▶ [Records provided]
------------------------------------
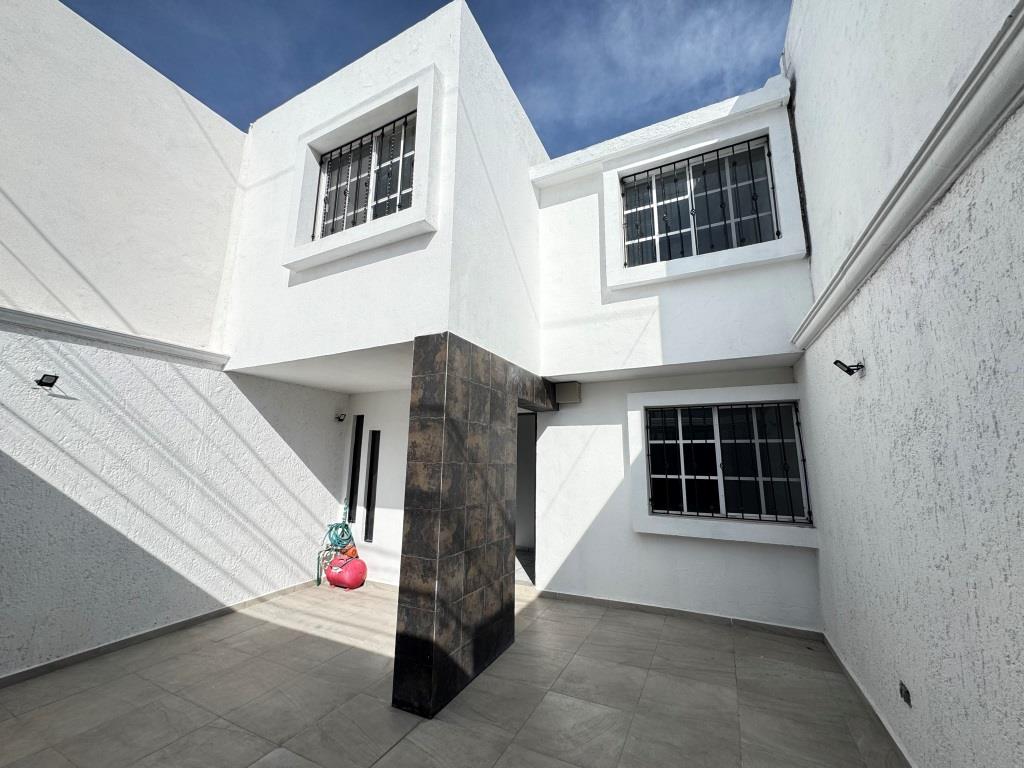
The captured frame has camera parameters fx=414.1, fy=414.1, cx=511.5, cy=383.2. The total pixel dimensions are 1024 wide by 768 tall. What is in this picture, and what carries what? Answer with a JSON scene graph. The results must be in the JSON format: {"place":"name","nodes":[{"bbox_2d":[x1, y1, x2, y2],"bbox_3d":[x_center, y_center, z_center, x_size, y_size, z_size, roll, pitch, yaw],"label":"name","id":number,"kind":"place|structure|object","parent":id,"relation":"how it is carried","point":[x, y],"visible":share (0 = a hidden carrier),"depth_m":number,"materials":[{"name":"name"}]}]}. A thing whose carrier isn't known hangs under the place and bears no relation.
{"place":"outdoors","nodes":[
{"label":"outdoors","id":0,"kind":"place"},
{"bbox_2d":[0,1,342,681],"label":"left wall","id":1,"kind":"structure","parent":0,"point":[276,435],"depth_m":3.46,"materials":[{"name":"white paint"}]},
{"bbox_2d":[33,372,59,389],"bbox_3d":[-3.464,-0.010,3.085,0.145,0.116,0.110,-4,-11,26],"label":"wall lamp","id":2,"kind":"object","parent":1,"relation":"attached to","point":[49,377],"visible":0.99,"depth_m":3.07,"materials":[{"name":"black metal"}]},
{"bbox_2d":[0,307,229,366],"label":"trim","id":3,"kind":"structure","parent":1,"relation":"attached to","point":[73,325],"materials":[{"name":"white paint"}]},
{"bbox_2d":[0,579,317,688],"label":"baseboard","id":4,"kind":"structure","parent":1,"relation":"attached to","point":[87,652],"materials":[{"name":"grey"}]},
{"bbox_2d":[334,411,345,421],"bbox_3d":[-2.329,0.455,5.622,0.149,0.131,0.136,-4,-11,26],"label":"wall lamp","id":5,"kind":"object","parent":1,"relation":"attached to","point":[340,418],"visible":0.98,"depth_m":5.61,"materials":[{"name":"black"}]},
{"bbox_2d":[61,0,792,152],"label":"sky","id":6,"kind":"structure","parent":0,"point":[467,1],"materials":[{"name":"blue"}]},
{"bbox_2d":[0,578,908,767],"label":"tiled floor","id":7,"kind":"structure","parent":0,"point":[717,635],"materials":[{"name":"grey tile"}]},
{"bbox_2d":[324,552,367,589],"bbox_3d":[-1.988,2.260,5.017,0.527,0.378,0.393,-4,-11,26],"label":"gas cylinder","id":8,"kind":"object","parent":7,"relation":"on","point":[352,562],"visible":0.95,"depth_m":4.87,"materials":[{"name":"red metal"}]},
{"bbox_2d":[316,520,356,586],"bbox_3d":[-2.217,2.143,5.324,0.430,0.751,0.549,-4,-11,26],"label":"garden hose","id":9,"kind":"object","parent":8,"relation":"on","point":[336,528],"visible":0.77,"depth_m":5.29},
{"bbox_2d":[393,337,553,719],"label":"tiled pillar","id":10,"kind":"structure","parent":7,"relation":"on","point":[395,667],"depth_m":2.82,"materials":[{"name":"brown tile"}]},
{"bbox_2d":[217,2,822,641],"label":"house","id":11,"kind":"structure","parent":0,"point":[774,328],"depth_m":4.13,"materials":[{"name":"white paint"}]},
{"bbox_2d":[345,414,363,528],"bbox_3d":[-2.157,1.220,5.765,0.162,1.488,0.142,-4,-11,26],"label":"narrow window","id":12,"kind":"structure","parent":11,"relation":"in","point":[355,472],"depth_m":5.75,"materials":[{"name":"black glass"}]},
{"bbox_2d":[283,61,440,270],"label":"window frame","id":13,"kind":"structure","parent":11,"relation":"attached to","point":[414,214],"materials":[{"name":"white paint"}]},
{"bbox_2d":[314,111,416,238],"bbox_3d":[-1.364,-1.933,4.013,1.500,1.157,0.112,-4,-11,26],"label":"upper window","id":14,"kind":"structure","parent":11,"relation":"in","point":[325,229],"depth_m":4.05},
{"bbox_2d":[363,427,380,541],"bbox_3d":[-1.838,1.359,5.518,0.185,1.492,0.136,-4,-11,26],"label":"narrow window","id":15,"kind":"structure","parent":11,"relation":"in","point":[369,502],"depth_m":5.52,"materials":[{"name":"black glass"}]},
{"bbox_2d":[514,412,536,584],"bbox_3d":[-0.019,1.439,5.550,1.145,2.346,0.900,-4,-11,26],"label":"doorway","id":16,"kind":"structure","parent":11,"relation":"in","point":[535,485],"depth_m":5.56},
{"bbox_2d":[554,381,581,403],"bbox_3d":[0.645,0.117,4.857,0.307,0.236,0.193,-4,-11,26],"label":"wall box","id":17,"kind":"object","parent":11,"relation":"attached to","point":[567,388],"visible":0.98,"depth_m":4.78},
{"bbox_2d":[532,588,822,639],"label":"baseboard","id":18,"kind":"structure","parent":11,"relation":"attached to","point":[639,607],"materials":[{"name":"grey"}]},
{"bbox_2d":[620,138,774,263],"bbox_3d":[1.944,-1.834,4.441,1.534,1.216,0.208,-4,-11,26],"label":"window","id":19,"kind":"structure","parent":11,"relation":"in","point":[702,160],"depth_m":4.45,"materials":[{"name":"black metal"}]},
{"bbox_2d":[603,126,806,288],"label":"window frame","id":20,"kind":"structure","parent":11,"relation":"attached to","point":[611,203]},
{"bbox_2d":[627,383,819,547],"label":"window frame","id":21,"kind":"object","parent":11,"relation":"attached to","point":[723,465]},
{"bbox_2d":[645,401,809,522],"bbox_3d":[2.192,0.799,4.368,1.482,1.225,0.125,-4,-11,26],"label":"barred window","id":22,"kind":"structure","parent":11,"relation":"in","point":[760,517],"depth_m":4.32,"materials":[{"name":"black"}]},
{"bbox_2d":[786,0,1023,767],"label":"right wall","id":23,"kind":"structure","parent":0,"point":[798,102],"depth_m":1.75,"materials":[{"name":"paint"}]},
{"bbox_2d":[833,358,864,375],"bbox_3d":[1.996,-0.088,2.456,0.147,0.103,0.111,-4,-11,26],"label":"wall lamp","id":24,"kind":"object","parent":23,"relation":"attached to","point":[836,362],"visible":0.99,"depth_m":2.44,"materials":[{"name":"black metal"}]},
{"bbox_2d":[824,632,916,767],"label":"baseboard","id":25,"kind":"structure","parent":23,"relation":"attached to","point":[861,691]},
{"bbox_2d":[898,680,911,705],"bbox_3d":[2.004,1.582,2.115,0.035,0.091,0.089,-4,-11,26],"label":"wall socket","id":26,"kind":"object","parent":23,"relation":"in","point":[904,695],"visible":0.97,"depth_m":2.11,"materials":[{"name":"metal"}]},
{"bbox_2d":[789,1,1023,353],"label":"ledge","id":27,"kind":"structure","parent":23,"relation":"attached to","point":[891,244],"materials":[{"name":"white paint"}]}
]}

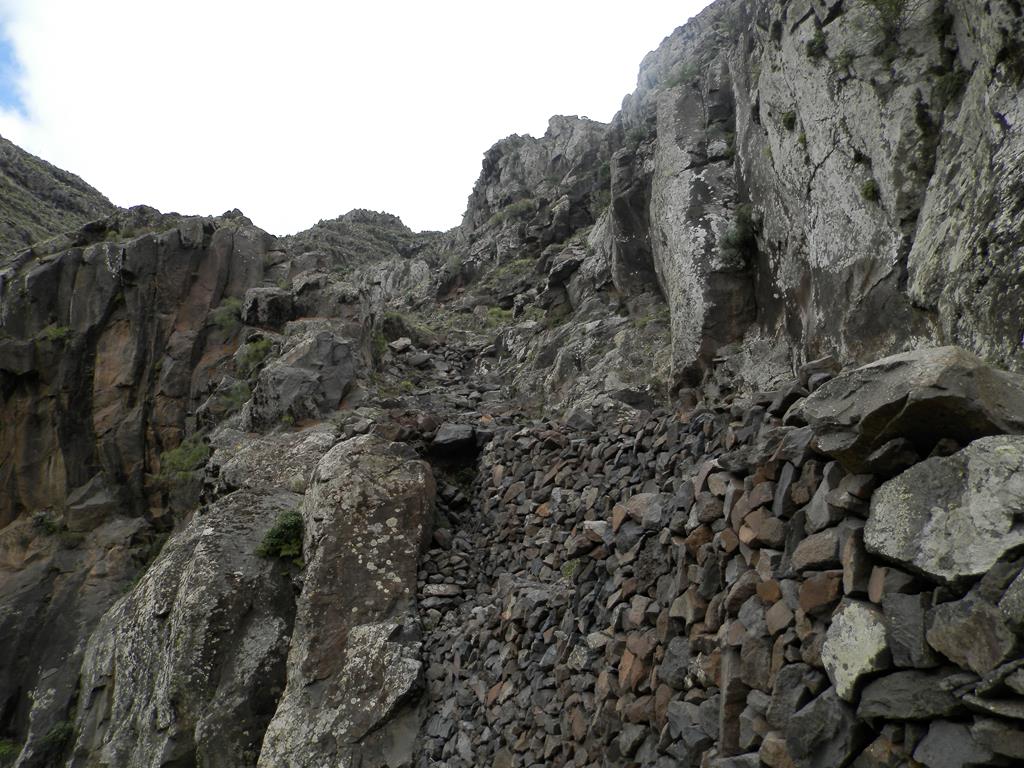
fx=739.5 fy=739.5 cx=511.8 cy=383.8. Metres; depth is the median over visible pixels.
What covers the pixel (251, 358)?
shrub
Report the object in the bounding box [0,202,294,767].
cliff
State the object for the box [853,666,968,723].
rock
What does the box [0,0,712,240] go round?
sky
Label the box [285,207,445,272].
hill
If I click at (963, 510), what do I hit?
boulder
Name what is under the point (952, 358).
boulder
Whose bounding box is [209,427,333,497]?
boulder
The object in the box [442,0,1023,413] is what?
cliff
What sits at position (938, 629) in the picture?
rock
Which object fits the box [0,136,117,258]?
hill
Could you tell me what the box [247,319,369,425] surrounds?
boulder
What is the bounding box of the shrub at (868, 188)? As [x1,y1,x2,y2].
[859,178,879,201]
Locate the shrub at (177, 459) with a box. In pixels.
[158,437,211,474]
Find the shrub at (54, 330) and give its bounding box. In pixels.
[38,324,72,342]
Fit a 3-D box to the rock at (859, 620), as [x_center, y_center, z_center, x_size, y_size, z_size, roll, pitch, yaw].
[1.519,1.135,3.159,0.356,0.387,0.394,0,-11,-1]
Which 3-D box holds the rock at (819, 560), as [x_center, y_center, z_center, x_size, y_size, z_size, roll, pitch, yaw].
[1.662,0.879,3.853,0.336,0.222,0.344,7,-13,-33]
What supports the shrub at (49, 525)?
on the cliff at (85, 282)
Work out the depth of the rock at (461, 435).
10.25 m
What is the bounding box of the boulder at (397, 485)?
[260,432,435,765]
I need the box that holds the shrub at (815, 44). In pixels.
[804,28,827,59]
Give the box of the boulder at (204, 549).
[72,486,302,767]
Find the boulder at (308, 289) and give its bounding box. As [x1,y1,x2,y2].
[288,271,359,320]
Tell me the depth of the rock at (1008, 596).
2.78 m
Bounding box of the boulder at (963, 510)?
[864,433,1023,584]
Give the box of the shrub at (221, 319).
[208,297,244,330]
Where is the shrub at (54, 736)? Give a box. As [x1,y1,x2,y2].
[38,719,75,753]
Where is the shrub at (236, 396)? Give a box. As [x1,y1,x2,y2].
[218,380,252,413]
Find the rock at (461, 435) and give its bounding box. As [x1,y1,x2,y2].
[430,422,478,454]
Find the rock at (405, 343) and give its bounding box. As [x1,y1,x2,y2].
[389,337,412,352]
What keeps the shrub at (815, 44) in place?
attached to the cliff at (827, 237)
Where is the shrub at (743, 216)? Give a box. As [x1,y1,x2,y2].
[720,204,759,271]
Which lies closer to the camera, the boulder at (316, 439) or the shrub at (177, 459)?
the boulder at (316, 439)
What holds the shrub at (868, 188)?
attached to the cliff at (827, 237)
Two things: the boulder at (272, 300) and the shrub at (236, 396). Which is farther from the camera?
the boulder at (272, 300)
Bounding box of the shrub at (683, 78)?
[660,59,702,88]
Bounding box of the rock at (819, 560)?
[791,530,842,572]
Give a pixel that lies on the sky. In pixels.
(251, 203)
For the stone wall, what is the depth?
4.86 m
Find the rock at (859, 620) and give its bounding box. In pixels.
[823,599,891,702]
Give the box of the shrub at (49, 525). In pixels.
[31,510,62,535]
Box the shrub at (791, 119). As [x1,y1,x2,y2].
[780,109,797,130]
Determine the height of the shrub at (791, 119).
0.269 m
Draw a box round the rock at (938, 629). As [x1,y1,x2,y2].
[924,594,1017,674]
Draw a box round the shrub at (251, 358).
[235,335,274,376]
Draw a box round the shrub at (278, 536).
[256,510,304,561]
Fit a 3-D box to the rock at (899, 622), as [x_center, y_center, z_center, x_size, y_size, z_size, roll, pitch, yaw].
[1.782,1.063,3.196,0.305,0.313,0.312,6,-12,-28]
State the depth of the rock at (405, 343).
16.76 m
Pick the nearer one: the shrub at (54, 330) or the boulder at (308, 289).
the shrub at (54, 330)
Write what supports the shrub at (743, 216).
attached to the cliff at (827, 237)
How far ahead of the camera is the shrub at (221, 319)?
16.09 m
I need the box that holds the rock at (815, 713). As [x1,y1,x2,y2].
[779,684,866,767]
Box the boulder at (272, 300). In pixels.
[243,286,295,329]
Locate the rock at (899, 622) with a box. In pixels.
[882,592,937,667]
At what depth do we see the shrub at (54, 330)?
15.24 m
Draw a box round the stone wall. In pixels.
[420,380,1023,767]
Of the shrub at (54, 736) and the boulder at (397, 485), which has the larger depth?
the shrub at (54, 736)
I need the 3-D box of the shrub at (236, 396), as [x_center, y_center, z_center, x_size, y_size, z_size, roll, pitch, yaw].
[-5.196,0.271,14.019,0.860,0.680,0.908,0,-11,-1]
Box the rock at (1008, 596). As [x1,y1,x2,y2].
[999,566,1023,633]
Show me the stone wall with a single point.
(711, 472)
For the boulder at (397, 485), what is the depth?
7.52 m
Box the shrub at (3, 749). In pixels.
[0,738,21,765]
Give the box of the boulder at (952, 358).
[789,346,1023,470]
------------------------------------
▶ [Activity] Each line from the one containing "For the boulder" to the final line above should be written out exactly; please omit the others.

▶ [Response to this exercise]
For the boulder at (397, 485), what is the depth?
7.52 m
Box the shrub at (3, 749). In pixels.
[0,738,21,765]
Give the box of the boulder at (952, 358).
[789,346,1023,470]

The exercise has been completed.